Записки… Любопытно, а для чего я написал все это? Для кого? Для себя? На что надеялся? Ведь истинное чувство невыразимо. Найдет ли мои каракули кто-нибудь вообще?.. Кто-нибудь найдет — ведь не всех же перебили там, за окнами. Мне кажется, я даже знаю тебя, Читающий… Начинаю чувствовать…   
Да, как это ни смешно в моем положении, но я счастлив — счастлив уже одною только возможностью выбирать свою судьбу (по крайней мере, тут, в земной обители). Вот передо мною два Проводника, кои поведут меня: недвижимая девочка (моя истинная икона) и пистолет (ключ, отмыкающий Врата). Ласковая прохлада стали. Судья, обвинитель и исполнитель приговора, совмещенный в одном гладком стволе. Сработает ли эта штука? Ни в чем нельзя быть уверенным, когда имеешь дело с неодушевленным куском стали. Я ненавижу механизмы, но разве смогу я открыть новую дверь, не имея ключа? Разве имею я право оставить в живых того, кто сломал мою жизнь? Того, кто лишил меня всего: сейчас, перед и после?
Нет настоящего. Нет прошлого. Нет будущего. Есть только теплое Сашино дыханье, светлячки зрачков, мерцающие во тьме бреда — красота вне времени. Моя последняя молитва и послание людям. Мой личный апокалипсис. Мой тварный мир, воссозданный на еще дымящихся руинах Его мира.

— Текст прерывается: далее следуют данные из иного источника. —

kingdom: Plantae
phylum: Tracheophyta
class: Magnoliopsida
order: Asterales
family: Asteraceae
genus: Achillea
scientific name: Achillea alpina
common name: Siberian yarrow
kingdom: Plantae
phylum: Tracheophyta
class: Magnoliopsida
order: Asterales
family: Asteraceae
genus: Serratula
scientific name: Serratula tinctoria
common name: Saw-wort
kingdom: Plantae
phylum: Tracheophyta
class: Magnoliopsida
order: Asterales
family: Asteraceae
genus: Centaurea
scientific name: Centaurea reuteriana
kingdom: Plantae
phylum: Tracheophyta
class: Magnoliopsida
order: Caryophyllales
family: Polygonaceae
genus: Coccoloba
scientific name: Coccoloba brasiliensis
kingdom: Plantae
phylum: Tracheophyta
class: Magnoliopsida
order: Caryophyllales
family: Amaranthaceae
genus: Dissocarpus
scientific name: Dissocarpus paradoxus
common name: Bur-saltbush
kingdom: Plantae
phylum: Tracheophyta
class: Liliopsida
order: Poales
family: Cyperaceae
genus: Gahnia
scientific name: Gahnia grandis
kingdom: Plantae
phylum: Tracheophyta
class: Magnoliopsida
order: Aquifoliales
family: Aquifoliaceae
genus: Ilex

Создатель (кто бы ты ни был), прости за противопоставление. Прости за то, что не боролся, а всего лишь мстил — мстил за нищету детства, за едкий материн лук, разъедающий ее глаза, за убогость своей же души. Прости и пожалей нас всех, неразумных. Мы всё разнесли в щепы, ибо наше созиданье есмь разрушение, наш разум — безумие, а чаянья наши несут гибель всему сущему. Прости за то, что не умели различать посланные тобою искушенья и собственных бесов. Прости, наконец, за то, что грехи своего я прикрываю удобным мы. Так примири напоследок с жизнью и убей с миром.

  Эпилог
И вот, фанфары смолкают. Податливый воздух рассекает победный свист стали. Аккуратные ломтики. Рукоплесканья толпы. Чьи-то запоздавшие луковые слезы. Занавес. Кому-то придется отмывать сцену. Повизгивая, бесенята уносят ненужную теперь плаху. Можете спать спокойно: чудовище повержено. Толкаясь, расходятся уцелевшие дети, вдовы убитых за Идею и те, кто прыгнут завтра в Ее раззявленную пасть. Звереныш пал — да здравствует Зверь!
Все же смерть прекрасна. Смерть совершенна. Смерть совершена. Так пусть же исчезнет Жан-обман, и в неведомом черное вещество души моей разлетится на осколки. Но сейчас я пронизан очищающим светом моего возмездия над собой. Я покидаю кокон, плавлюсь, таю. Я окончательно меняю форму, предощущая ласку огня. Я — всего только легкая бабочка, стремящаяся на свет смерти — свет несуществующего небытия.
Ничего более не вижу. Ничего не слышу. Ничего не чувствую. Кроме потусторонних ласк любви.